Ссылки для упрощенного доступа

Решить о себе. Андрей Архангельский – о путинском человеке


Декабрь – месяц распада СССР, и в этом году, конечно, дата отзывается особо. "Сколько можно писать о советском" – слышу голоса разочарованных; где-то я уже слышал эти фразы. Помню, как в 2000-е годы в газетах и журналах менеджеры-управленцы говорили нам, молодым журналистам, что, мол, хватит уже писать о репрессиях и о Сталине. Всё уже; оставьте советское истории, давайте писать о новой жизни.

И вот она наступила, новая жизнь. Точнее, нежить, как сказал бы филолог Михаил Эпштейн. Нынешний год – самый кровавый за всю постсоветскую историю – напоминает, собственно, о том, что разговор о советском (а вторжение в Украину – это и есть чисто советская попытка вернуть историю к исходной точке, к тому, "как было") как раз очень актуален. Одновременно отмечу: постсоветский этап жизни в России можно считать завершённым.

Сделанное социологом Юрием Левадой ещё в 1994 году наблюдение о том, что СССР нет, а советский человек продолжает самовоспроизводиться, оказалось пророческим. И это в своем роде урок советологам и кремленологам, которые полагали, что советский опыт излечивается естественным образом: с помощью новых экономических практик, в которые все так или иначе вовлечены; из-за отсутствия тоталитарной идеологии; благодаря самой возможности выбирать. Но советское (или, точнее, советскость в качестве поведенческих паттернов) никуда не делось, а прорастало сквозь новую жизнь. Первые десять лет оно существовало по инерции, а затем пришедший к власти Владимир Путин реанимировал это подземное, дремлющее советское.

Украина – страна, которая решила о себе

Путинский режим ничего не создавал заново: ни идеологии, ни речи, ни принципов. Он лишь дал выход, дал раскрыться подлинному, подпольному, если угодно, советскому человеку. Путинский человек как бы локальный, камерный, в отличие от рассчитанного на большие залы брежневского или хрущёвского. Путинский человек перестал "жить миром", оказался оторван от универсалистских корней, связывавших его с человечеством и с надеждой на будущее. При Путине остался голый советский человек, вместе с самым корневым, ключевым его умением – производить и утверждать насилие, из любого подручного материала.

> Исходные данные
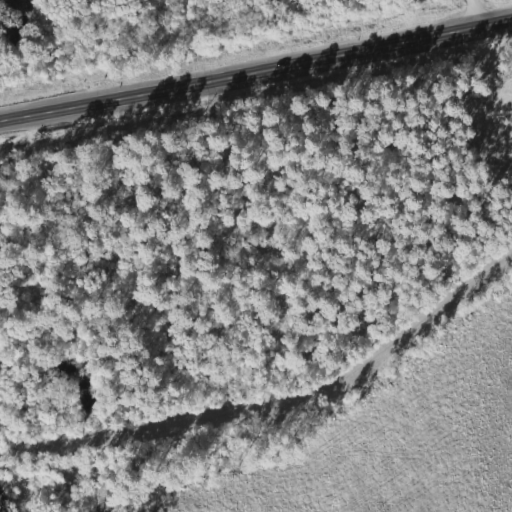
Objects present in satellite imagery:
road: (474, 12)
road: (256, 70)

> Суть задания
Скопируйте из текста о путинском человеке фрагмент между словами «Декабрь – месяц» и «о новой жизни.», включая их, без единого изменения. Листинг здесь никакой роли не играет.

> Ответ
Декабрь – месяц распада СССР, и в этом году, конечно, дата отзывается особо. "Сколько можно писать о советском" – слышу голоса разочарованных; где-то я уже слышал эти фразы. Помню, как в 2000-е годы в газетах и журналах менеджеры-управленцы говорили нам, молодым журналистам, что, мол, хватит уже писать о репрессиях и о Сталине. Всё уже; оставьте советское истории, давайте писать о новой жизни.